How Digital Identity Could Change the Way We Travel – a Conversation with Sebastian Honores

Sebastian Honores is a bright, energetic visionary I had the pleasure of meeting at the World Aviation Festival in Lisbon this year. What stands out about him is his ability to tackle the complex challenges of travel with a smile, curiosity, and a rebellious spirit that refuses to accept the status quo. With a decade […]

by Boyana Peeva

November 4, 2025

6 min read

Sebastian-Honores-Aviation-Dreamix

Sebastian Honores is a bright, energetic visionary I had the pleasure of meeting at the World Aviation Festival in Lisbon this year. What stands out about him is his ability to tackle the complex challenges of travel with a smile, curiosity, and a rebellious spirit that refuses to accept the status quo.

With a decade and a half at platforms like Booking.com and Fever, Sebastian has shaped the experience of millions of travelers. As one of Booking.com's first data scientists, he pioneered data-driven product development during their hyper-growth years. Now, as а founder of Neoke, he's building an agentic identity platform set to revolutionize how we travel.

In our conversation for Dreamix's "State of Aviation" column, Sebastian shares why traditional user-data integration models struggle in the face of technical and regulatory constraints, how behavioral psychology shapes booking decisions, and why aviation is approaching a capacity crisis that infrastructure alone can't solve.


Key Takeaways

  • The only constant in the connected trip is the traveller. Point-to-point integrations between travel companies are too complex to scale. The solution is placing digital identity in travelers' hands, enabling consent-driven data sharing across services.
  • Aviation faces a quiet capacity crisis. Global passengers will double in 15 years, but infrastructure won't keep pace. Instead of more airports, we need smarter digital trust frameworks to match existing capacity.
  • Scale capability, not bureaucracy. Adding management layers replaces product focus with politics. Instead, give managers better tools and systems so they can scale themselves.
  • Compliance does enable aviation innovation. Earning trust means aligning with standards bodies and solving real operational problems within existing frameworks.

Q. You spent nearly a decade at Booking.com during its hyper-growth phase. What's one lesson from those years that you're applying to building Neoke?

Honores: At Booking, we often spoke about the “Connected Trip” as the ultimate goal. Over time, I realized that this Connected Trip was an intermediary goal, a means to an end, and that the real objective is to make travel experiences fluid, personalized, and automated.

* **EXERCISE DIRECTIONS**
Continue the interview with Sebastian Honores about digital identity and travel, picking up right after its last sentence. The listing that follows is separate material with no connection to the interview text.

* **RECORDS PROVIDED**
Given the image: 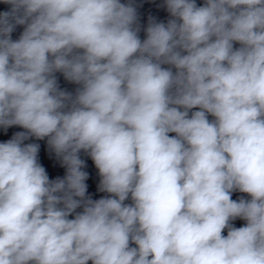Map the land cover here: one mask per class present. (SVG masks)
Listing matches in <instances>:
<instances>
[{
    "label": "clouds",
    "instance_id": "1",
    "mask_svg": "<svg viewBox=\"0 0 264 264\" xmlns=\"http://www.w3.org/2000/svg\"><path fill=\"white\" fill-rule=\"evenodd\" d=\"M0 2V264H264V0Z\"/></svg>",
    "mask_w": 264,
    "mask_h": 264
}]
</instances>
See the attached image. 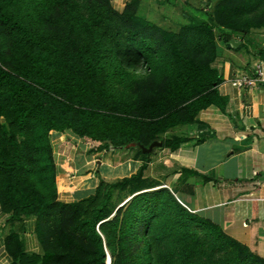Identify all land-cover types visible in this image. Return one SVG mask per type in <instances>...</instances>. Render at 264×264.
<instances>
[{"label": "trees", "instance_id": "obj_1", "mask_svg": "<svg viewBox=\"0 0 264 264\" xmlns=\"http://www.w3.org/2000/svg\"><path fill=\"white\" fill-rule=\"evenodd\" d=\"M104 1L83 15L75 0H0V208L10 220L34 217L42 248L40 255L26 256L18 235L11 233L6 243L12 264H105L106 253L110 264H162L151 259L147 243L158 195H166L177 216L197 224L214 247L227 249L228 258H207L204 264H264L218 226L187 212L166 188L142 192L156 185H141L148 161L137 149L142 159L136 158L141 165L134 174L109 183L98 179L93 194L77 202L56 200L49 132L56 137L68 131L97 143L92 150L100 152L133 141L148 145L175 126L197 124L201 110L223 102L216 91L220 77L215 73L205 80L182 52L178 38L208 26L223 40L225 33L239 41L242 37L234 27L224 31L214 12L208 22L190 20L177 36L129 12L137 0L121 13ZM145 35L157 36L170 57L168 73L159 77L164 87L155 97L138 95L135 79L142 77L136 78L118 57L120 46L132 42L151 71L156 59ZM188 140L173 136L162 147L171 152ZM33 154L38 156L33 159ZM34 163L53 177L45 192L30 180ZM177 172L178 182L197 175L185 168ZM124 190L130 199L110 216L112 194ZM51 242L59 246L54 249Z\"/></svg>", "mask_w": 264, "mask_h": 264}, {"label": "crops", "instance_id": "obj_2", "mask_svg": "<svg viewBox=\"0 0 264 264\" xmlns=\"http://www.w3.org/2000/svg\"><path fill=\"white\" fill-rule=\"evenodd\" d=\"M254 43L240 42L236 51L226 49L224 43L223 58L217 60L220 82L216 86L222 104L201 110L197 124L178 125L166 133L189 140L174 151L165 149L175 170L163 188L172 189V197L187 212L215 224L224 235L264 259V38ZM241 75L255 77L257 83L243 89L231 87L230 82ZM57 134L51 154L59 202L86 198L93 194L98 179L113 182L134 174L141 165L132 156L118 159L112 152L93 151L68 131ZM94 167L95 178L91 176ZM124 167L131 168L127 175ZM180 168L197 175L178 182ZM11 233L18 235L26 256L41 254L34 217L10 220L0 208V264H12L6 243Z\"/></svg>", "mask_w": 264, "mask_h": 264}, {"label": "rangeland", "instance_id": "obj_3", "mask_svg": "<svg viewBox=\"0 0 264 264\" xmlns=\"http://www.w3.org/2000/svg\"><path fill=\"white\" fill-rule=\"evenodd\" d=\"M22 1L26 3V0ZM131 1L105 0L104 3L114 12L121 13ZM75 2L83 15L99 9L98 0H75ZM127 10L143 21L177 36L180 34V28L183 25H188L190 20L198 23L208 22V15L214 12L217 16V21L224 26L222 29L227 32L228 29L226 28L228 26L234 27L236 31L242 34L240 42H244L245 45L252 46L251 42H255L254 44L258 45L260 38H264V0H137L136 8L130 6ZM208 27L209 30H197L194 34H187L185 38H178L181 42L180 48L182 52L198 68L199 73L205 80H209L210 77H214V74L217 73V60L223 58L222 53L224 50V40L216 31V28H213V26ZM145 37H148V35H145ZM147 39L150 45L149 49L152 50V54L156 59L151 71H146L145 63L136 55L135 45L132 42L120 46L118 57L129 70H132L136 78L142 77L139 81L135 79L138 95L155 97L164 87V82L159 77L168 73L170 57L167 54L166 45L159 41L157 36H149ZM239 46L234 51L238 50ZM167 132L159 135L155 140L163 142L173 137L166 134ZM2 138L3 134L0 132V143L4 145ZM54 139L55 137L51 138L49 132L47 140L50 149ZM82 140L89 147H96L97 143L94 144L87 139ZM162 146L154 149L146 157L148 162L142 173L143 180L141 185L144 187L156 185L154 187L156 189L147 188L142 192L162 189L167 183L169 174L175 170L165 157L166 150ZM134 150L120 148L101 152L103 154L112 152L111 155L116 156L118 159L131 156L142 159ZM37 156V154H33V159ZM43 162V159L39 160V163ZM32 167L35 172L30 176L31 182L40 192H45L53 177H50L49 172L38 171L35 163L32 164ZM124 169L125 175L131 170L130 167H124ZM114 175L118 176L119 172ZM166 190L172 196V189ZM128 199H130L128 191H115L109 204L112 212L110 216H113L116 208ZM155 203L147 235L149 256L153 261L159 260L162 264H204L207 258L213 261L228 258L227 249L219 250V248L214 247L212 240L201 231L197 224L177 216L166 195H158ZM46 234L47 232H42L44 238H46ZM57 245L52 242L49 244L54 249L57 248ZM108 257L109 255L106 253L105 260Z\"/></svg>", "mask_w": 264, "mask_h": 264}, {"label": "water", "instance_id": "obj_4", "mask_svg": "<svg viewBox=\"0 0 264 264\" xmlns=\"http://www.w3.org/2000/svg\"><path fill=\"white\" fill-rule=\"evenodd\" d=\"M224 41H225V48L228 50H235L240 42L234 38L231 37L230 34L225 33L224 34ZM162 145L161 140H154L151 141L148 145H142L138 142H130L126 144L123 149L124 150H134L137 149L140 151L141 154L145 155L146 157L149 156L154 149L160 148ZM105 264H109V257L105 260Z\"/></svg>", "mask_w": 264, "mask_h": 264}, {"label": "built area", "instance_id": "obj_5", "mask_svg": "<svg viewBox=\"0 0 264 264\" xmlns=\"http://www.w3.org/2000/svg\"><path fill=\"white\" fill-rule=\"evenodd\" d=\"M259 74V73H258ZM257 83V80L255 77H247L245 75H241L239 77H236L230 82L231 87L236 89H243L247 87H252L254 84Z\"/></svg>", "mask_w": 264, "mask_h": 264}]
</instances>
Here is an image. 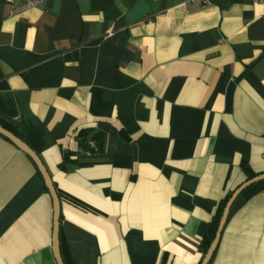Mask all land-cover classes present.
<instances>
[{"label":"crops","instance_id":"obj_1","mask_svg":"<svg viewBox=\"0 0 264 264\" xmlns=\"http://www.w3.org/2000/svg\"><path fill=\"white\" fill-rule=\"evenodd\" d=\"M0 126L51 177L63 264H200L243 165L264 173V3L0 0ZM52 228L35 165L0 135V264H57ZM208 264H264V183Z\"/></svg>","mask_w":264,"mask_h":264},{"label":"water","instance_id":"obj_2","mask_svg":"<svg viewBox=\"0 0 264 264\" xmlns=\"http://www.w3.org/2000/svg\"><path fill=\"white\" fill-rule=\"evenodd\" d=\"M0 135L9 140L11 143H13L18 149H20L23 153H25L33 162L35 165L37 172L41 176L44 186L46 187L51 200H52V206H53V228H52V252L54 254L55 260L57 264H63L59 254H58V229H59V215H60V200L59 197L55 191V187L53 185V182L51 180V177L49 173L47 172L45 166L43 165L40 158L37 156V154L28 146L26 145L21 139L16 137L14 134L9 132L8 130L4 129L0 126ZM264 181V173L258 174L248 180H246L244 183H242L238 188H236L231 195L229 196L228 200L226 201L224 208L221 212V216L217 225V229L214 235V238L212 242L210 243L208 249L206 250L200 264H208L211 260L217 245L219 243V239L221 236V233L223 231V228L227 222L229 213L231 211V208L233 204L235 203L236 199L240 196V194L248 187H250L253 184L259 183Z\"/></svg>","mask_w":264,"mask_h":264},{"label":"trees","instance_id":"obj_3","mask_svg":"<svg viewBox=\"0 0 264 264\" xmlns=\"http://www.w3.org/2000/svg\"><path fill=\"white\" fill-rule=\"evenodd\" d=\"M78 141L79 144L82 146V148L86 151L92 152V153H96L99 154L101 152V141L98 140V134L95 133L94 129L92 128H85L82 129L78 132ZM89 142H95L94 147H90L89 146ZM243 171L244 173L247 175V180L256 176V174H254L247 165H243ZM39 175V173H38ZM40 176V175H39ZM41 178V176H40ZM42 179V178H41ZM262 183H264V181L256 183L251 185L250 187L246 188L241 194L240 197L247 194L250 190H252L255 187H258L259 185H261ZM230 195L226 196L219 204L216 210V213L214 214V216L212 217L210 223H209V228L207 233L205 234V236L203 237L202 241H201V249L203 254H205L206 250L208 249L210 243L212 242L216 229H217V225L221 216V212L224 208V205L226 203V201L228 200Z\"/></svg>","mask_w":264,"mask_h":264},{"label":"built area","instance_id":"obj_4","mask_svg":"<svg viewBox=\"0 0 264 264\" xmlns=\"http://www.w3.org/2000/svg\"><path fill=\"white\" fill-rule=\"evenodd\" d=\"M25 1V5L26 7H33V6H37L38 4L42 3L44 0H24ZM193 3H197V4H208L210 2V0H187ZM253 2H257V3H264V0H252ZM6 2H8L9 4L13 3L14 0H6ZM89 144L92 146V142H89Z\"/></svg>","mask_w":264,"mask_h":264}]
</instances>
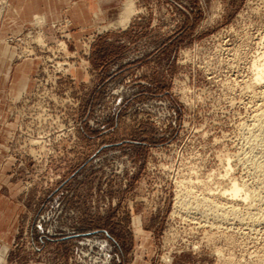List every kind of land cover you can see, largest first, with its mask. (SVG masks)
Segmentation results:
<instances>
[{
  "label": "rangeland",
  "instance_id": "obj_1",
  "mask_svg": "<svg viewBox=\"0 0 264 264\" xmlns=\"http://www.w3.org/2000/svg\"><path fill=\"white\" fill-rule=\"evenodd\" d=\"M130 1L0 0V264H264V0Z\"/></svg>",
  "mask_w": 264,
  "mask_h": 264
},
{
  "label": "bare ground",
  "instance_id": "obj_2",
  "mask_svg": "<svg viewBox=\"0 0 264 264\" xmlns=\"http://www.w3.org/2000/svg\"><path fill=\"white\" fill-rule=\"evenodd\" d=\"M130 1V0H129ZM127 2V1H126ZM124 8V7H123ZM122 10H124V12H123V16L121 17L124 21H126L127 22V20L129 19V17H130V15L131 14H133L132 12L134 11V8H133V4H132V2L130 1V2H127V4H126V6H125V8L124 9H122ZM122 12V11H121ZM136 12H138V11H136ZM119 19V24L121 23L120 21L122 20V19ZM37 20V19H36ZM40 20V19H39ZM38 21V20H37ZM118 22V21H117ZM126 22H125V24H126ZM124 23V22H123ZM39 25V24H38ZM121 25H123L122 23H121ZM124 26V25H123ZM263 37H264V35H262ZM262 37V39H264ZM37 41V40H36ZM264 46V45H263ZM264 51V50H263ZM261 54V53H260ZM261 55H263V58H259ZM260 56H257V58H259V59H255L254 60V58L252 59V63H251V66H252V68L254 69V71H252V72H254L253 73V76H254V81H253V83H256V82H264V53L263 54H261ZM252 69V70H253ZM253 78V77H252ZM263 92H264V90H263ZM255 156V155H254ZM253 156V157H254ZM261 163V162H260ZM264 165V164H263ZM260 166H262V165H260ZM264 168V167H263ZM260 169V168H259ZM264 170V169H263ZM229 190H230V194L231 195H233V196H235V195H238V193H239V191L241 190L239 187H238V185L235 183V182H233L232 184H231V186L229 187ZM248 195V193H246L245 194V192H244V197L243 198H246V196Z\"/></svg>",
  "mask_w": 264,
  "mask_h": 264
}]
</instances>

* **EXERCISE OUTPUT**
Now, even to fulfill that intermediary goal, the industry has been struggling, trying to connect the trip through point-to-point integrations - hotel to airline, OTA to car rental. That model is too complex, both technically and legally. Even simple concepts like consent management (“share my data with X, revoke it from Y”) become tangled when managed company-to-company.

And, this is how Neoke was born. For us, the only scalable way to connect the trip is through the traveler: by placing users and their digital identity at the center, we enable secure, consent-driven data sharing across services. Once the trip is connected, the only scalable path to truly seamless, orchestrated travel - where travelers can focus on their journey rather than friction, details, and paperwork - becomes possible.

Q: Neoke is working on digital identity for travel. What's broken about how we travel today that you're most excited to fix?

Honores: Travel has grown dramatically, but the systems that support it may not be able to keep pace. Also, if you think about it, the last “leap forward” in how we travel was the introduction of the mobile boarding pass. Since then, most “innovation” has been cosmetic - but the underlying infrastructure still treats every journey as a series of isolated transactions.

This creates friction everywhere. Every service asks you to start over, re-verify, re-enter, re-consent. The traveler becomes the integration point, carrying fragmented versions of themselves across an ecosystem that doesn’t recognize them. 

That’s the gap Neoke is closing. We’re part of a growing network shaping and building the connective tissue of travel. In addition to making flying smoother, our goal is to actually make travel in general more connected, secure, seamless, and personal. 

Whether you’re boarding a plane, checking into a hotel, or renting a car, your verified identity should travel with you. That reduces friction, improves personalization, and helps the entire system run more efficiently.

Q: Looking at where aviation is headed in the next 5-10 years, what's one trend or change that most people are underestimating?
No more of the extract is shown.